(Beginning of Extracted data)

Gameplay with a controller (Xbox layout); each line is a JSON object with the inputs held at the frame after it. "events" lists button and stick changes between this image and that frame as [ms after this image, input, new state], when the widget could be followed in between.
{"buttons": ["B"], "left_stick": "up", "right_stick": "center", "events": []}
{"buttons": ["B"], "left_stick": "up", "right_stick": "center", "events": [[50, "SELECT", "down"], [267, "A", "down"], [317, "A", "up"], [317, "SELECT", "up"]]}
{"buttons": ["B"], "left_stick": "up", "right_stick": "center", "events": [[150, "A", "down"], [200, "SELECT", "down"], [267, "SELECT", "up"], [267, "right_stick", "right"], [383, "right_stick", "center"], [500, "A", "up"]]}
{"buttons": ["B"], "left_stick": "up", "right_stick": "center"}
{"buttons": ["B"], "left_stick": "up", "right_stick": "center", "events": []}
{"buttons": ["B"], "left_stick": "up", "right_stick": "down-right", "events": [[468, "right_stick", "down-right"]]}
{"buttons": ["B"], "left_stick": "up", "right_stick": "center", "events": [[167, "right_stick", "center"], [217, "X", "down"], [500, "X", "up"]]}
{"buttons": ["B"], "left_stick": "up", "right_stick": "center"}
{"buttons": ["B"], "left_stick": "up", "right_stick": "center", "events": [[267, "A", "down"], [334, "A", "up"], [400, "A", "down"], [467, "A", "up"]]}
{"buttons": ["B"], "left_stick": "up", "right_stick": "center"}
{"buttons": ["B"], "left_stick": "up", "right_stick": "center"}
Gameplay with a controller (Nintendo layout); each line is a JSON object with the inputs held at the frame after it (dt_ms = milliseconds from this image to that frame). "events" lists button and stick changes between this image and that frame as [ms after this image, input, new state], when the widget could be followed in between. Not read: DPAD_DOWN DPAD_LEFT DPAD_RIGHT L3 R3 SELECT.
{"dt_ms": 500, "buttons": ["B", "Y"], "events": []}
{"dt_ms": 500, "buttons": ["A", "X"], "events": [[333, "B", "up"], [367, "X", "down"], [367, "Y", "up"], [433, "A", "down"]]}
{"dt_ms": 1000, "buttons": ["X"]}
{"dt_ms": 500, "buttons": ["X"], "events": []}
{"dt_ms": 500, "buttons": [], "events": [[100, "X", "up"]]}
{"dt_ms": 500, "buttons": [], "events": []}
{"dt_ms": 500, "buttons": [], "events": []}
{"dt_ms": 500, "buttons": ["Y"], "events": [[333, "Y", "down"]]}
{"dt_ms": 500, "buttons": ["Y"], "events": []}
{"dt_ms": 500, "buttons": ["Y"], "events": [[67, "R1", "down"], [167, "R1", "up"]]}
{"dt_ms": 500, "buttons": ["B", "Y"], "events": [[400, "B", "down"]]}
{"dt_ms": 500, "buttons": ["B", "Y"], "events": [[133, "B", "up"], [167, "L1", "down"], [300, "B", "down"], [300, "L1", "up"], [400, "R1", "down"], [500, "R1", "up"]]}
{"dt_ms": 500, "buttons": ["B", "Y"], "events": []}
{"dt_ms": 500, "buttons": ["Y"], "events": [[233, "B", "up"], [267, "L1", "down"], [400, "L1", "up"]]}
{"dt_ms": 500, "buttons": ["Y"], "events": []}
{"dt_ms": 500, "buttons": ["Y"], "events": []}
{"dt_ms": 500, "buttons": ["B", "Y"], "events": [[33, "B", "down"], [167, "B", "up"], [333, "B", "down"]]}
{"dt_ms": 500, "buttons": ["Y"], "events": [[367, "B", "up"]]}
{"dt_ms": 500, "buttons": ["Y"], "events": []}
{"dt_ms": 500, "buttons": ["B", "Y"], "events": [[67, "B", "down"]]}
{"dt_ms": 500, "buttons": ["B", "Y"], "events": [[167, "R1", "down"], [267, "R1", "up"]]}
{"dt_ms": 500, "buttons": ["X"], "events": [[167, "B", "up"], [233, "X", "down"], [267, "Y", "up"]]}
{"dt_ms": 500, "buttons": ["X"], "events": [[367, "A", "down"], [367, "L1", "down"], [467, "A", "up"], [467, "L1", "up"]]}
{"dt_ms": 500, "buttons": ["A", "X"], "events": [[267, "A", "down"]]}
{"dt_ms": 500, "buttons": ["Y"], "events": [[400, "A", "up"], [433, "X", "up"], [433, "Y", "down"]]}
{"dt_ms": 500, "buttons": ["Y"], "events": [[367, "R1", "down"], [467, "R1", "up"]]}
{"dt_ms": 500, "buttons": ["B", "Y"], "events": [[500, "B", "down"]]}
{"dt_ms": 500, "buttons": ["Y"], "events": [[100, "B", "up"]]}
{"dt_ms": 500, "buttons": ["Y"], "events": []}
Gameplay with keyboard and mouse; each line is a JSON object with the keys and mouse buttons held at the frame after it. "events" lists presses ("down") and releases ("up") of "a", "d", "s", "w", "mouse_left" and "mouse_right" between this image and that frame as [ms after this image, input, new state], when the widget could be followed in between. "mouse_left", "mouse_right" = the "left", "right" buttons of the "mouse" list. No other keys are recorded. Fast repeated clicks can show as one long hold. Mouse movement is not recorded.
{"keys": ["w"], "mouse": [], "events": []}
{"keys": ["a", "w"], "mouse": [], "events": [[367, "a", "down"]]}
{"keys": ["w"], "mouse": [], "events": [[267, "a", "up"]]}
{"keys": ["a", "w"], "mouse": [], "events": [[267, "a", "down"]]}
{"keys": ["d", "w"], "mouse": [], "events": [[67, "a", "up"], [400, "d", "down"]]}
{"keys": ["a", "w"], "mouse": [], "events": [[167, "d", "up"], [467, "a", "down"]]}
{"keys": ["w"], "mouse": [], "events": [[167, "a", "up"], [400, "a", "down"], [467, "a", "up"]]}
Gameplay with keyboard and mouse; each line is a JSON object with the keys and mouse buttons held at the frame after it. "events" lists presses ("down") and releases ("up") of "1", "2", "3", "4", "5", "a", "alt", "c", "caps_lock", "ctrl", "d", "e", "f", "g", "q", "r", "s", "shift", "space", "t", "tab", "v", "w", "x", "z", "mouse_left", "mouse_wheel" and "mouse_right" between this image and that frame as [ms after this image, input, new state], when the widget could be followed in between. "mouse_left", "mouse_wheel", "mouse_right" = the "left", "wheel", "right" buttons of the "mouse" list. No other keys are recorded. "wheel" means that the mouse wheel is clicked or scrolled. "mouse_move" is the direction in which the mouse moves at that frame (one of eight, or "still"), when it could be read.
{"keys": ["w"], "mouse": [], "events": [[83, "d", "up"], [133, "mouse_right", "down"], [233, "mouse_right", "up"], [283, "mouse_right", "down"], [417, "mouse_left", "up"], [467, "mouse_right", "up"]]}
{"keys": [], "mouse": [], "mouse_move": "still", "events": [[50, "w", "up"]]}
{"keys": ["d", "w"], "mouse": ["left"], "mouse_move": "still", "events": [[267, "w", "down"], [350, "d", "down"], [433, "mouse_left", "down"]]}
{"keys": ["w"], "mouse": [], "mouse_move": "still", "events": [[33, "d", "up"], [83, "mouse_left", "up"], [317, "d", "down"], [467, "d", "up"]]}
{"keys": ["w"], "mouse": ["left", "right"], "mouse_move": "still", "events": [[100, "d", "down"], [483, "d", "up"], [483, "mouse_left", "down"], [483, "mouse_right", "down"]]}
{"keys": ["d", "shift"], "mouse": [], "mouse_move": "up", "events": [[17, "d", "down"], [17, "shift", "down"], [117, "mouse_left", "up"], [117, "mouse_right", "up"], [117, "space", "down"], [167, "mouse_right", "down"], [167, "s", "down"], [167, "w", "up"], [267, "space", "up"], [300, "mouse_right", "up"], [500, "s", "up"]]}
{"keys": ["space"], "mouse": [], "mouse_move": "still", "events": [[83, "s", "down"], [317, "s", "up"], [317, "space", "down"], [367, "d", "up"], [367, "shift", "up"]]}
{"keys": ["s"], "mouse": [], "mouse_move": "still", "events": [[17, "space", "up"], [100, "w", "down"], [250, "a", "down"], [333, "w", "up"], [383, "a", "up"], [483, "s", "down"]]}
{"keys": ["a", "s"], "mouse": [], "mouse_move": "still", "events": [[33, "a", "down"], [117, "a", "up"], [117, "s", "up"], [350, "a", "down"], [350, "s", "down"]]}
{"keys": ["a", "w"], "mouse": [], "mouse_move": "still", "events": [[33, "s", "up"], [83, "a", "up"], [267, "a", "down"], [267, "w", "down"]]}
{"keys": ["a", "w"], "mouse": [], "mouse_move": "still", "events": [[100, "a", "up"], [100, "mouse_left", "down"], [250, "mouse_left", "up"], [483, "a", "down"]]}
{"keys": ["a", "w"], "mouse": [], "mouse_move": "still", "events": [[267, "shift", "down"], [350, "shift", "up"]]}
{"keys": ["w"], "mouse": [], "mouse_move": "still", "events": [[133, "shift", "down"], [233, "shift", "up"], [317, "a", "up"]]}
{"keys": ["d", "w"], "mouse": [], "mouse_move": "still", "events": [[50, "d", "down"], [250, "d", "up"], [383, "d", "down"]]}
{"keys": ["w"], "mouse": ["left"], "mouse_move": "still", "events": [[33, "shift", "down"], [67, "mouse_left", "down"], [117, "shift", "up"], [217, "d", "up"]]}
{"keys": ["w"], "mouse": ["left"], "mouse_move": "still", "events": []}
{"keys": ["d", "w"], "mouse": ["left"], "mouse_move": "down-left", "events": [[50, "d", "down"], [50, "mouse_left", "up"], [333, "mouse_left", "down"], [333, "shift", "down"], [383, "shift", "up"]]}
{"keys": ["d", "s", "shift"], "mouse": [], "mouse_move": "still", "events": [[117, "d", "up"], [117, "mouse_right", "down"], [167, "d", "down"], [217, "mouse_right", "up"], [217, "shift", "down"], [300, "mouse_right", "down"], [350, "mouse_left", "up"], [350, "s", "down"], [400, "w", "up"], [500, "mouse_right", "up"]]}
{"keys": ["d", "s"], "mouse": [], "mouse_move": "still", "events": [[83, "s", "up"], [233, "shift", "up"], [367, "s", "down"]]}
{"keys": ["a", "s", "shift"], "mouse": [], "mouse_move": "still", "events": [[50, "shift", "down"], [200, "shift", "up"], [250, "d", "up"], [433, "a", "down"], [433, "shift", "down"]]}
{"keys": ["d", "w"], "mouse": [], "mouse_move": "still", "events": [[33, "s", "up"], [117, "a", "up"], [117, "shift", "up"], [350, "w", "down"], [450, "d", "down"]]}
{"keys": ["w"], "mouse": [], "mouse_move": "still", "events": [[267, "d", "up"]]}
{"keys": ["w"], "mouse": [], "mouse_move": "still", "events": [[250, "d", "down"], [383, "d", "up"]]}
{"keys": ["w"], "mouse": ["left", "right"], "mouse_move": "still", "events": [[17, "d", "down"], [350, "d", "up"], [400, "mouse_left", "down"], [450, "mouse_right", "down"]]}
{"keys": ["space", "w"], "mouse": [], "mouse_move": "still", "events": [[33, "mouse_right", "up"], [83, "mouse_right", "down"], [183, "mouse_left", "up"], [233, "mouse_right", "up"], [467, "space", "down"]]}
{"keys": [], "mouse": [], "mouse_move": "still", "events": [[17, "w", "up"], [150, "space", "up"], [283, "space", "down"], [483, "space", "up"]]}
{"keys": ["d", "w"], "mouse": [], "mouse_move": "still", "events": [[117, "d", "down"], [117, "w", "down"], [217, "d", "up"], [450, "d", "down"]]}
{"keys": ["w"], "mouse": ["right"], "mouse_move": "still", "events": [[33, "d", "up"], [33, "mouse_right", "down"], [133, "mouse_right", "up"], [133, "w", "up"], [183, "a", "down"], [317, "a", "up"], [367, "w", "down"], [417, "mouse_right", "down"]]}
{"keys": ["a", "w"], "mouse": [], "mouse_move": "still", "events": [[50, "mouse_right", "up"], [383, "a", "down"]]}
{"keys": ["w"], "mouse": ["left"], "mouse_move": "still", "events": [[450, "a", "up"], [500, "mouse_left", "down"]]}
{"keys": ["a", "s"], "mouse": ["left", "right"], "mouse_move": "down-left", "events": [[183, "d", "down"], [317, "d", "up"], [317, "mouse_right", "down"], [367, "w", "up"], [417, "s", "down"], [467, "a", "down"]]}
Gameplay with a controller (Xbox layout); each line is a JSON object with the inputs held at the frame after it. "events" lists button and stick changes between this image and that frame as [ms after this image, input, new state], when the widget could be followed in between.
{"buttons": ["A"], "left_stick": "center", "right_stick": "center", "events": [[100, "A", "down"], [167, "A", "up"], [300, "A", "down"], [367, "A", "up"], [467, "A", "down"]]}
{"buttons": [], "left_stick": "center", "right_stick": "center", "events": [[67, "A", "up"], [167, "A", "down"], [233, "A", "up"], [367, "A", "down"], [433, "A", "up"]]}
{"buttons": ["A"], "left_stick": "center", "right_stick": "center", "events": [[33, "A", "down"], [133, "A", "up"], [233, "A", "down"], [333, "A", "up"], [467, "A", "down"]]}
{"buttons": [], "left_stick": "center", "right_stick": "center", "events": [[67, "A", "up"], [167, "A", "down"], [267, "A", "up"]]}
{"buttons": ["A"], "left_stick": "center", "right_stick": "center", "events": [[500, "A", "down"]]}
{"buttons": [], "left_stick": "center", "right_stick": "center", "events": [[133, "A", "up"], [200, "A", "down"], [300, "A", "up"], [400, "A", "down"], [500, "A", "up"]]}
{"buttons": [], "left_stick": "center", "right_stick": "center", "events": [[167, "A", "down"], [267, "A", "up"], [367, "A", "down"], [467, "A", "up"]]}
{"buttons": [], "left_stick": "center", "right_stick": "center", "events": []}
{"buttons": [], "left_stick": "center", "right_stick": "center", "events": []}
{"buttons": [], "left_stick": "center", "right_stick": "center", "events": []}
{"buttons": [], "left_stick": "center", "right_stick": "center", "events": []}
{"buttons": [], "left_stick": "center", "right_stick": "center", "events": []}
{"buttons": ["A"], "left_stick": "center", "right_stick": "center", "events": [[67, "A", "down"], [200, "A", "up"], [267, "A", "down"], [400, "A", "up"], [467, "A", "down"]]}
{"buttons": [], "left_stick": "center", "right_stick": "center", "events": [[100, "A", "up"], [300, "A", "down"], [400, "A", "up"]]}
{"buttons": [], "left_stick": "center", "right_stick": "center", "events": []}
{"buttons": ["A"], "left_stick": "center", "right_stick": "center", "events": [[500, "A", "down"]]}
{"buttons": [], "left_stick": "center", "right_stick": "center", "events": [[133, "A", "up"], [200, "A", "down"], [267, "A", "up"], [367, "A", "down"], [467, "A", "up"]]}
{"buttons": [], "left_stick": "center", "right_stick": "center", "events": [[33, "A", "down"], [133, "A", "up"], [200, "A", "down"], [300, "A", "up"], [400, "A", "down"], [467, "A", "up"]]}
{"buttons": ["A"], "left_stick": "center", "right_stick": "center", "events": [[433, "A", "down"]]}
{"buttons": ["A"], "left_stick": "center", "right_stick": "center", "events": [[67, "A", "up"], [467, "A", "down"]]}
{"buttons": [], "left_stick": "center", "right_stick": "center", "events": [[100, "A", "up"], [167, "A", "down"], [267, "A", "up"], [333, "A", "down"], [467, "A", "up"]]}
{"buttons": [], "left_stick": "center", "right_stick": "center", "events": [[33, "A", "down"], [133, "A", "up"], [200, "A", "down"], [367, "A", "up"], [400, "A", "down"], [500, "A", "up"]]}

(End of Extracted data)

- Problem details
An answer is complete only when it holds every line above containing the string "read".

- Written answer
Gameplay with a controller (Nintendo layout); each line is a JSON object with the inputs held at the frame after it (dt_ms = milliseconds from this image to that frame). "events" lists button and stick changes between this image and that frame as [ms after this image, input, new state], when the widget could be followed in between. Not read: DPAD_DOWN DPAD_LEFT DPAD_RIGHT L3 R3 SELECT.
Gameplay with keyboard and mouse; each line is a JSON object with the keys and mouse buttons held at the frame after it. "events" lists presses ("down") and releases ("up") of "1", "2", "3", "4", "5", "a", "alt", "c", "caps_lock", "ctrl", "d", "e", "f", "g", "q", "r", "s", "shift", "space", "t", "tab", "v", "w", "x", "z", "mouse_left", "mouse_wheel" and "mouse_right" between this image and that frame as [ms after this image, input, new state], when the widget could be followed in between. "mouse_left", "mouse_wheel", "mouse_right" = the "left", "wheel", "right" buttons of the "mouse" list. No other keys are recorded. "wheel" means that the mouse wheel is clicked or scrolled. "mouse_move" is the direction in which the mouse moves at that frame (one of eight, or "still"), when it could be read.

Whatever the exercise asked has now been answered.